#### Selected passage
Discussions

Hi,

Let's say you have a good attitude estimator (DCM, for example) and you would like to control the attitude of the quad - most of the articles are talking about a PID controller that generates a control signal to motors based upon roll, pitch, and yaw angles obtained from the attitude estimator and have 3 loop to control each of the angles individually.

This is more or less OK when the roll and pitch angles are relatively small, but as soon as they start to get to some meaningful numbers, let's say 10-15 degrees, the independence is  lost! If, let's say, both roll and pitch are at 15 degrees, any changes to yaw will affect both roll and pitch as the rotation will take place in a plane that is at an angle to Earth horizon. Similarly, because of the roll angle, changing motor balance to adjust pitch will have a component of force that will rotate the quad changing both roll and yaw.

These issues would disappear if all the control be done in the Body frame as in this frame axis are independent, but that would require to translate the control set points (required roll, pitch, and yaw from RC controller) to the Body frame, which, the way I see it, is rather computationally expensive (constructing a rotation matrix from the angles would require a lot of sine and cosine calculations).

#### Recorded data

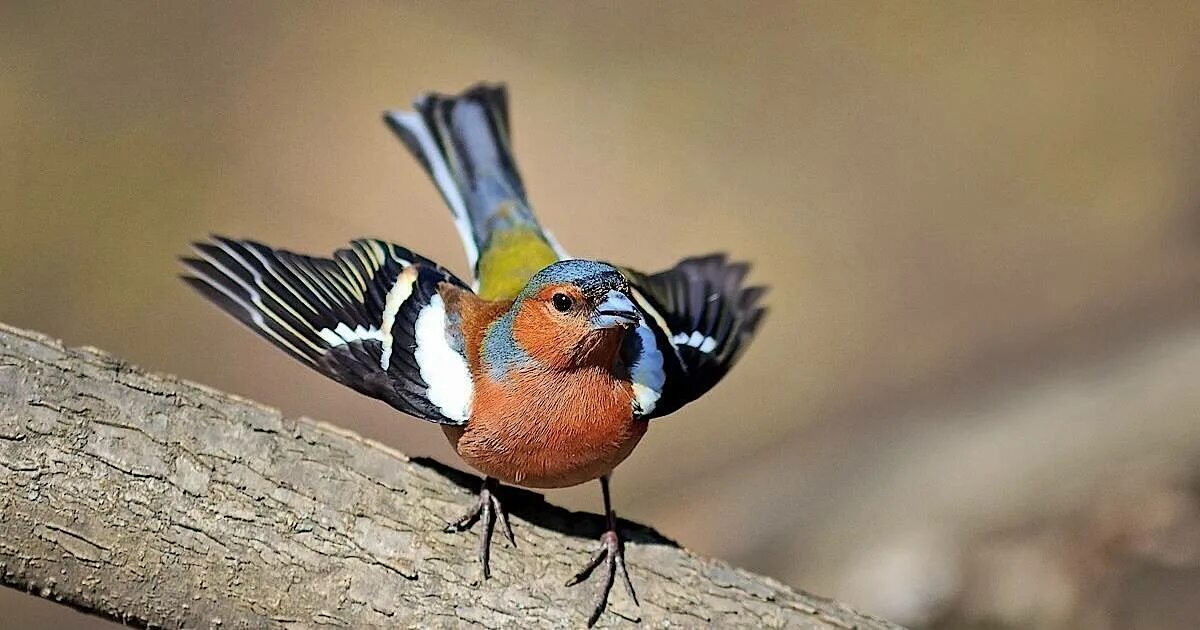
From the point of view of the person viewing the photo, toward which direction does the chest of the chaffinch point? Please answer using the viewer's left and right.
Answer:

#### Questions on the material
a. From the quadcopter control post, output the passage that starts with "This is more" and goes on through "roll and yaw.", word for word.
b. According to the quadcopter control post, what makes translating the control set points to the Body frame computationally expensive?
You won't need the lines for anything here.

#### Numbered responses
a.
This is more or less OK when the roll and pitch angles are relatively small, but as soon as they start to get to some meaningful numbers, let's say 10-15 degrees, the independence is  lost! If, let's say, both roll and pitch are at 15 degrees, any changes to yaw will affect both roll and pitch as the rotation will take place in a plane that is at an angle to Earth horizon. Similarly, because of the roll angle, changing motor balance to adjust pitch will have a component of force that will rotate the quad changing both roll and yaw.

b. Building a rotation matrix from the angles would take a lot of sine and cosine calculations.